Today, I welcome students to the anniversary of the first color 3D movie, Vincent Price in "House of Wax." As today wraps up our look at "Midnight in Paris" and film criticism in general, it seemed appropriate to end with a bit of film trivia. We briefly discuss students' thoughts on the recent popularity of 3D films, and their thoughts on them.
As with all Daily Holidays, my objective is to build a sense of community and trust in the classroom as they students share their ideas and react to each other. Giving students an opportunity to speak in class provides them the opportunity to qualify or justify their own views and understanding and make new connections (SL.9-10.1d).
Students continue to view "Midnight in Paris" in order to continue our look at critical viewing for an entire film, providing the skills to think critically about visuals. Today also serves to hold an exit discussion, wrapping up anything students feel has not been addressed in detail.
Since previously, we ended "Midnight in Paris" with the final look back into the past (the private investigator in Versailles' Hall of Mirrors), to deliberately focus solely on the theme of nostalgia in our post-viewing discussion. Today I show the final four minutes of the film, focusing on Gil Pender's (Owen Wilson) acceptance of life in the Twenty-First Century and growth and development as a character, as well as his final interaction with Gabrielle at the film's close (RL.9-10.3). Students spend time today discussing Gil, driven by their own ideas (such as returning to addressing Gil in comparison to Jay Gatsby, and discussing if the experience was "real" time travel or an "all in Gil's head" fantasy.) (RL.9-10.3). As we discuss, I add students' responses to the project copy of study guide, providing them with a notes to copy for their own use. This discussion provides the opportunity to pose and respond to questions that relate the film to broader themes or larger ideas, with clarity (SL.9-10.1c) and react to other's perspectives, qualifying or justifying their own views and understanding to make new connections in light of the evidence and reasoning presented by their peers (SL.9-10.1d). This discussion gives students an opportunity to explore their own connections and ideas, with guidance from me, encouraging students to explore their ideas and seek connections, analyze the development of an idea in detail over the course of the text, including summarizing the text on their own (RL.9-10.2).
"Midnight in Paris." Dir. Woody Allen. Perf. Owen Wilson, Kathy Bates, Marion Cotillard, Tom Hiddleston, Allison Pill, Corey Stoll. Sony Classics. 2011. DVD.
Now that students have completed the film and literary readings that express a similar themes; after we have completed the look at "Midnight in Paris," students are asked to form groups of four, in order to hold a sustained discussion on Ernest Hemingway's story, "In Another Country"* and Edwin Arlington Robinson's poems "Miniver Cheevy" and "Richard Cory". Students received reading guides for each of these, (Poetry of Robinson Reading Guide, "In Another Country" Reading Guide), to drive conversation, and should have completed each over the past three days. Drawing on this preparation by referring to evidence from their reading students conduct a thoughtful, well-reasoned exchange of ideas (RL.9-10.1a).
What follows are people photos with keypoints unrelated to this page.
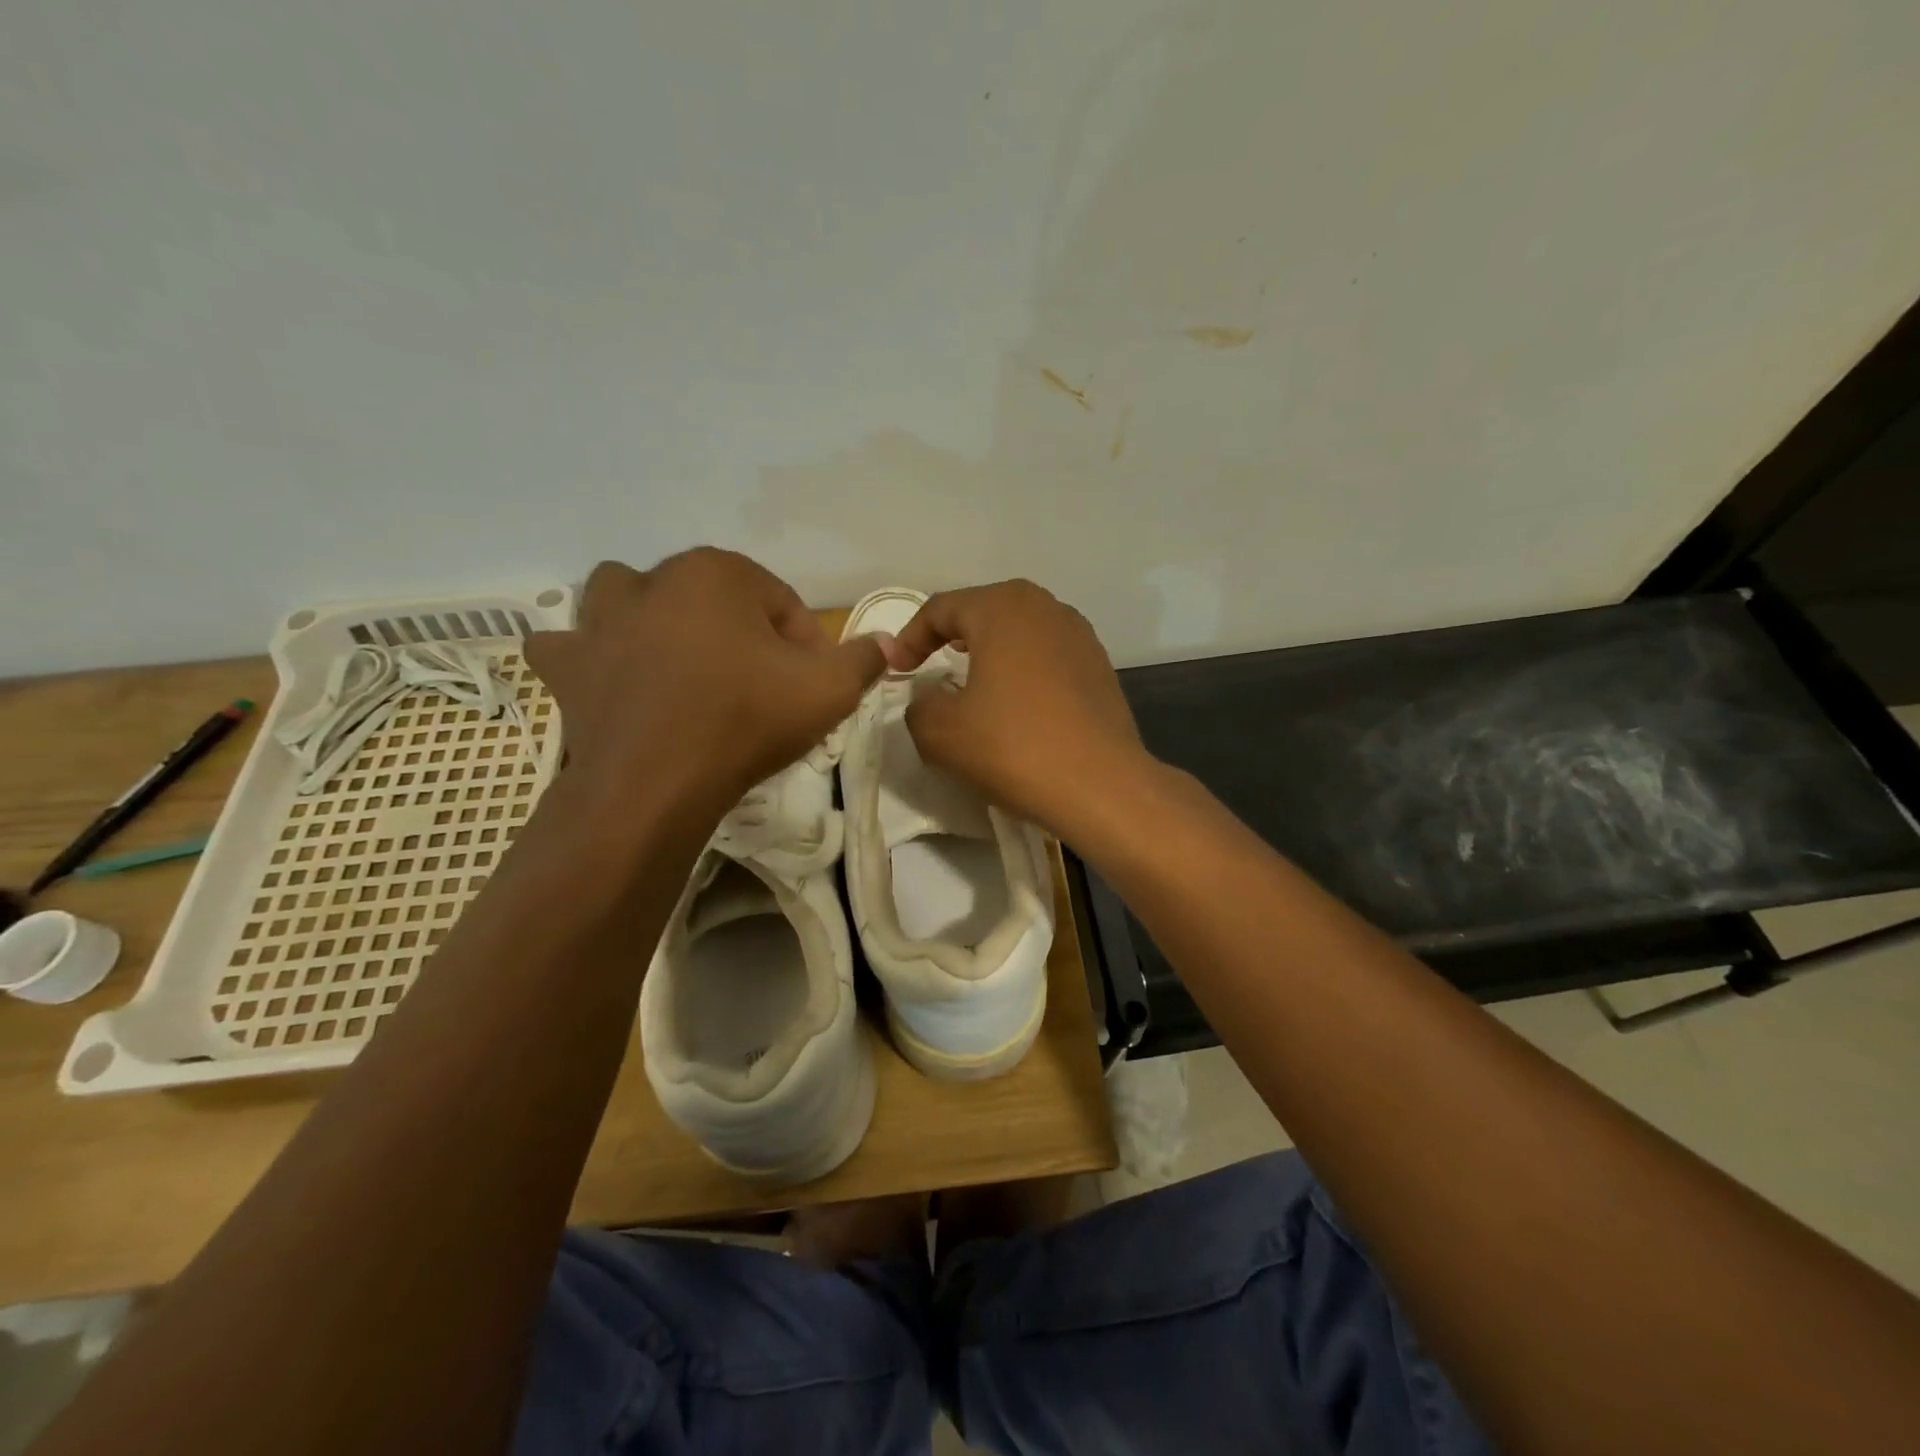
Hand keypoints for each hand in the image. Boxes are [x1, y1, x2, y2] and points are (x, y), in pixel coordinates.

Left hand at [527, 551, 885, 818]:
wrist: (655, 784)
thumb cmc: (746, 720)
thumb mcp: (829, 689)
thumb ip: (863, 659)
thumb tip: (885, 644)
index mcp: (715, 572)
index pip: (778, 599)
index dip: (804, 643)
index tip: (811, 685)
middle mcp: (651, 579)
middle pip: (710, 596)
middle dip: (738, 631)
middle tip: (757, 682)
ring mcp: (598, 621)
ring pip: (629, 599)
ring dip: (654, 619)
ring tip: (681, 664)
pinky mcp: (565, 665)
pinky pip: (571, 645)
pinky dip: (591, 657)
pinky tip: (612, 679)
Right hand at [888, 581, 1150, 837]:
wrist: (1100, 785)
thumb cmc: (1013, 747)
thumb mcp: (940, 732)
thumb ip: (918, 707)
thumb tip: (928, 699)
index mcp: (1002, 608)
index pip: (941, 608)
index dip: (910, 637)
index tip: (897, 671)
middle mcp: (1045, 607)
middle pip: (984, 609)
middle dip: (951, 634)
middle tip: (931, 661)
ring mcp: (1079, 635)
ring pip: (1020, 630)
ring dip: (990, 650)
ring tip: (972, 679)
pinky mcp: (1099, 666)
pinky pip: (1047, 655)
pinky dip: (1022, 669)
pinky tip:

Students explore how the thematic connections between "Midnight in Paris," "Miniver Cheevy," "Richard Cory," and "In Another Country" develop and emerge over the course of each text (RL.9-10.2) and how what is emphasized or absent in each treatment of the themes (RL.9-10.7).
Hemingway's "In Another Country" connects to "Midnight In Paris" by demonstrating Hemingway's style, Corey Stoll's portrayal of Hemingway embraces in the film. Additionally, the story address the theme of loss and feeling lost, as the character of Gil Pender in "Midnight in Paris."
Like Gil Pender, Edwin Arlington Robinson's poetry address a desire to be somewhere or some-when the character is not. This thematic connection is bitter for Robinson's characters, but in contrast, Gil learns and moves on from his desire to live in a Golden Age.
Students are directed to review the reading guides, as well as looking at the style of Hemingway's writing; how is it like or unlike Fitzgerald's style. As with above, this student-driven discussion provides the opportunity to pose and respond to questions that relate the film to broader themes or larger ideas, with clarity (SL.9-10.1c) and react to other's perspectives, qualifying or justifying their own views and understanding to make new connections in light of the evidence and reasoning presented by their peers (SL.9-10.1d). This discussion gives students an opportunity to explore their own connections and ideas encouraging students to explore their ideas and seek connections, analyze the development of an idea in detail over the course of the text, including summarization of the text on their own (RL.9-10.2).
As students discuss and reflect, I circulate the room, listening to and participating in student discussion.
*("In Another Country" was published in 1927, and as such is still under copyright)
With two minutes remaining, we wrap up our discussion and I ask students to make sure they have "To Kill a Mockingbird" for class tomorrow, as we will begin our look at the Literature Circles and independent project for the novel.